- [Belirtilen hedef 1]: Kayıtlarda "pose: elev=1.6 azim=196.9" geçen satırdan "Dot at: (265, 224)" geçen satıra kadar (iki uç da dahil), "dist" ifadesini "distance" olarak değiştirin. Başka hiçbir şeye dokunmadan yalnızca bu satırları verin.
--
GÖRÜNÜŞ
Ahmet SARAÇ
Bu yıl 22.yapılan Tonya Tereyağı Kültür ve Sanat Festivali 23-24 Ağustos tarihleri arasında muhteşem bir kalabalıkla gerçekleştirildi. Özellikle gurbetten gelen insanlar için bu festival yılda bir kez de olsa buluşma, hasret giderme, horon oynama ve yöresel sanatçıları dinleme günü.
Belediye Başkanı Osman Beşel, Büyükliman’da hiçbir belediyenin yapmaya cesaret edemediği bir organizasyonu gerçekleştirdi. Güzel bir etkinliğe imza attı.
İlk gününe katıldığım festivalin son gününü fındıkta oluşum sebebiyle Çay Televizyonu’ndan seyrettim. İnanın ömrümde bu kadar kötü bir yayın izlemedim desem yanlış söylemiş olmam. Yaptıkları yayına bir bakalım.
Sahne ışıklandırması yayın için yeterli değil. Sahneye çıkanın hiçbirinin yüzü tanınmıyor. Giydiği elbisenin rengi dahi belli değil. Bazen insanları çift gösteriyor. Sanki yayla dumanının arasında yayın yapılıyor. Festivali izleyen kalabalığa da ışıklandırma yapılmamış. Sokak lambasının ışığından ve kameranın kendi ışığından yararlanma yoluna gidilmiş. Kamera, ışığa karşı görüntü çekildiği için genelde bembeyaz çıkıyor. Sahne tarafından televizyon ışıklandırma yapması lazımdı. Sokak lambasının ışığına karşı çekim yapılmış. Lambanın ışığı kameranın ışığından daha baskın çıktığından ekrana berbat bir görüntü yansıyor. Kalabalık gösteriliyor, net görünen bir kişi yok. Bunu anlayamayacak kadar ya acemiler, ya da duyarsızlar. Hiç mi yayın arabasında bu yayınları görmüyorlar. Üstelik bu rezil yayından da güzel bir iş yapmış gibi paralarını alıp gittiler. Bu yayına verilen paraya yazık.
--
- [Belirtilen hedef 2]: Festival yazısına göre Tonya Tereyağı Kültür ve Sanat Festivali hangi tarihlerde yapıldı?
--
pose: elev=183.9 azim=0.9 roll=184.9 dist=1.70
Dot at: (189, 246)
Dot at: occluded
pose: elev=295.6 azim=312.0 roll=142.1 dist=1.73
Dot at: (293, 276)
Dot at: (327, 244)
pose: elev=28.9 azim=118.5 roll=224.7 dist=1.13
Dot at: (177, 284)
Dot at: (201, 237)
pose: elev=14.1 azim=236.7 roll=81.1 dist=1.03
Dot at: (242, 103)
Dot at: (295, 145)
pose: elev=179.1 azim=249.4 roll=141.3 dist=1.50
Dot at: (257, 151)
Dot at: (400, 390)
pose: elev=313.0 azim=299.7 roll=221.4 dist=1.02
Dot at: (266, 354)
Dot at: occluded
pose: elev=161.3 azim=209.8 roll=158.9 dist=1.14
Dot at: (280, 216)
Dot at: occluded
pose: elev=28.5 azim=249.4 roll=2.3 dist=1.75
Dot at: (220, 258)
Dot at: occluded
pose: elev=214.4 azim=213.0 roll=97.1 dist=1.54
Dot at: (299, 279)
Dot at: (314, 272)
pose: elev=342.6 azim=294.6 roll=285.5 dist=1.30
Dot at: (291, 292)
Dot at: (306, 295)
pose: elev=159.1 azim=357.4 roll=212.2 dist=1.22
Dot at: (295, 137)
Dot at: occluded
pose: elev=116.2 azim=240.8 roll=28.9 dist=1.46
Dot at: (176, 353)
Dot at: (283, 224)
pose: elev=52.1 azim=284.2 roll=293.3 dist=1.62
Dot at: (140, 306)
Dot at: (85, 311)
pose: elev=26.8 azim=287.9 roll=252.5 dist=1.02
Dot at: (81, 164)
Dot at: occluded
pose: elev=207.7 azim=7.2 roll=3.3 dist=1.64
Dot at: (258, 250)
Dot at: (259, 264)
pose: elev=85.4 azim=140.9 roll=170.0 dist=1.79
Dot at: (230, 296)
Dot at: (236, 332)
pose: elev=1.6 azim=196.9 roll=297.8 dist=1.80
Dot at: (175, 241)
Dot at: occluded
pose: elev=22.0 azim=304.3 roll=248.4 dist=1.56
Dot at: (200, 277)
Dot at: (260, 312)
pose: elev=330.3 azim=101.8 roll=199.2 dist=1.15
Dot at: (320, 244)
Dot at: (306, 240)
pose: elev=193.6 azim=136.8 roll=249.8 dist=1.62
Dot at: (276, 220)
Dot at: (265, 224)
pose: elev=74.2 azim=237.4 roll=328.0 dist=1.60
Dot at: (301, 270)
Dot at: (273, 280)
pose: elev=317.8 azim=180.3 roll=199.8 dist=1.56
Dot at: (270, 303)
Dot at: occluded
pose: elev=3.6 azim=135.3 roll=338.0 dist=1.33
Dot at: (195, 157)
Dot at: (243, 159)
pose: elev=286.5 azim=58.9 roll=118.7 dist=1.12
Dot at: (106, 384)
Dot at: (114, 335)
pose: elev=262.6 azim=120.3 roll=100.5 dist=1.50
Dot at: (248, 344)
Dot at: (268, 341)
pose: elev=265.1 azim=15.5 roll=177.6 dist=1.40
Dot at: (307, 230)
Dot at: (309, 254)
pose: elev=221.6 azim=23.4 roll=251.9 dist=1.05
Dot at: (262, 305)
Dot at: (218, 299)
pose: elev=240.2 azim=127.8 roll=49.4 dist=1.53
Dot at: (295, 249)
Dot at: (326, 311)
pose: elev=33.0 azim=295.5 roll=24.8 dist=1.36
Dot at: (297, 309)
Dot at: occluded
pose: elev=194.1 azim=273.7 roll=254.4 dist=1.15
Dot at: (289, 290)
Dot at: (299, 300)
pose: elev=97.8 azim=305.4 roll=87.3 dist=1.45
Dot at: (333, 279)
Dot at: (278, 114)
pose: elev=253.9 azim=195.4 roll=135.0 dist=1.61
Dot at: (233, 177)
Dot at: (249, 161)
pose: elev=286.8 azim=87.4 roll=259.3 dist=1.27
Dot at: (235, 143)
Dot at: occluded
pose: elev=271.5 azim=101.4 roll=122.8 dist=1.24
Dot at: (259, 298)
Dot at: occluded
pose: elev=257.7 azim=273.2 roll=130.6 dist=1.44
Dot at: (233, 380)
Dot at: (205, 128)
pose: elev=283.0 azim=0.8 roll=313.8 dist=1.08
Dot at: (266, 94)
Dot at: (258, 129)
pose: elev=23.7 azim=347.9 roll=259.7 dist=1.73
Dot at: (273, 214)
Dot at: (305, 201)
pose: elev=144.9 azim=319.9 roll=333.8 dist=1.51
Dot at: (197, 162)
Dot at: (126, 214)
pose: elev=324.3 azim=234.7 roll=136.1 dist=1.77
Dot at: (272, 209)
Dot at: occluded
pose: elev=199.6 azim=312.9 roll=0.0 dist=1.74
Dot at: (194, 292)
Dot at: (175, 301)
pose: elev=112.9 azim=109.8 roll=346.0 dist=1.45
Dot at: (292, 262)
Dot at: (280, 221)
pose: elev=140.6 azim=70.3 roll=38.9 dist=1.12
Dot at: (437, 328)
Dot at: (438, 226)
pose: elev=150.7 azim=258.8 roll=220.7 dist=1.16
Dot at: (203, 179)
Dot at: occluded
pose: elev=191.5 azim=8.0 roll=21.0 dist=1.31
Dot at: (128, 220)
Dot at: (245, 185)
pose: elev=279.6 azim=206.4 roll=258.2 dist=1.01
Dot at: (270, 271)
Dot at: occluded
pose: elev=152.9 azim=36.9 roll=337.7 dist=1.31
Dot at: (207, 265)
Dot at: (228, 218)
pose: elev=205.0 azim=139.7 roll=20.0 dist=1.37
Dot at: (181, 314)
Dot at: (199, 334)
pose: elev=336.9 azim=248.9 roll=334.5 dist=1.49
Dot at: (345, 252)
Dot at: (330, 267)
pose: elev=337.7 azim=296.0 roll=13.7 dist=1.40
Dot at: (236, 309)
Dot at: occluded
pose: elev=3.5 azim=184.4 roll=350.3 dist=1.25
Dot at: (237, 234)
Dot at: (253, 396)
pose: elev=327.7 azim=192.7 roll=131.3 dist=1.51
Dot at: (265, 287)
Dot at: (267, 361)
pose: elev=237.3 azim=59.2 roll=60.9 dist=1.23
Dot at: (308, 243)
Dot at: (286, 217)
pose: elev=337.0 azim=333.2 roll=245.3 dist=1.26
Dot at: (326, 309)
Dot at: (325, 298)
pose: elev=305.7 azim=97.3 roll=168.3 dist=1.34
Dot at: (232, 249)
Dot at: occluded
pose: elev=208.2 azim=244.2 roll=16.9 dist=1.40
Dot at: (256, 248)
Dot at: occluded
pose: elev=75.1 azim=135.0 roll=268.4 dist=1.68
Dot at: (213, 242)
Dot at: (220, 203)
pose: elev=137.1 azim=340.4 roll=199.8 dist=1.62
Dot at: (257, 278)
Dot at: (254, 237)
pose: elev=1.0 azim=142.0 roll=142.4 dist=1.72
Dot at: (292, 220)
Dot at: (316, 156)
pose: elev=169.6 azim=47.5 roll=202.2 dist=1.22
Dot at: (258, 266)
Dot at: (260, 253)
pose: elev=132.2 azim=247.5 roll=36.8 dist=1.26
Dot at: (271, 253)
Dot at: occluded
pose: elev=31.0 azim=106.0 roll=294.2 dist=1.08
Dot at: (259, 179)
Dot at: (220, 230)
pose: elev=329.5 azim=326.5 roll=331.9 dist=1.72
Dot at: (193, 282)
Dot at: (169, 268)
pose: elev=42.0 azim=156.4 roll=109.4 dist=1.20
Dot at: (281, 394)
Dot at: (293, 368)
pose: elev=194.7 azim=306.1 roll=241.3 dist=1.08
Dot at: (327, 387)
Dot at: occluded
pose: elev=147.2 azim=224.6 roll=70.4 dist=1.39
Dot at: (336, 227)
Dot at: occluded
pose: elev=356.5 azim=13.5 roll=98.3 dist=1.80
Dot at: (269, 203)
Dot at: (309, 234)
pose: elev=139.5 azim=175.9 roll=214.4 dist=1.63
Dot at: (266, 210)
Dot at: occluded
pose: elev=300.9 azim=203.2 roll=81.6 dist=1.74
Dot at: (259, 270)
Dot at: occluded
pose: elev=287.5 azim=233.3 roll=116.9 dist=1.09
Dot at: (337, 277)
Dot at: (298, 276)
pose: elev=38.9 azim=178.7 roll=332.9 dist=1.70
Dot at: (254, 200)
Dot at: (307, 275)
--
- [Alıştırma çıktısı 1]:
pose: elev=1.6 azim=196.9 roll=297.8 distance=1.80
Dot at: (175, 241)
Dot at: occluded
pose: elev=22.0 azim=304.3 roll=248.4 distance=1.56
Dot at: (200, 277)
Dot at: (260, 312)
pose: elev=330.3 azim=101.8 roll=199.2 distance=1.15
Dot at: (320, 244)
Dot at: (306, 240)
pose: elev=193.6 azim=136.8 roll=249.8 distance=1.62
Dot at: (276, 220)
Dot at: (265, 224)

- [Alıştırma çıktısı 2]: 23-24 Ağustos tarihleri arasında.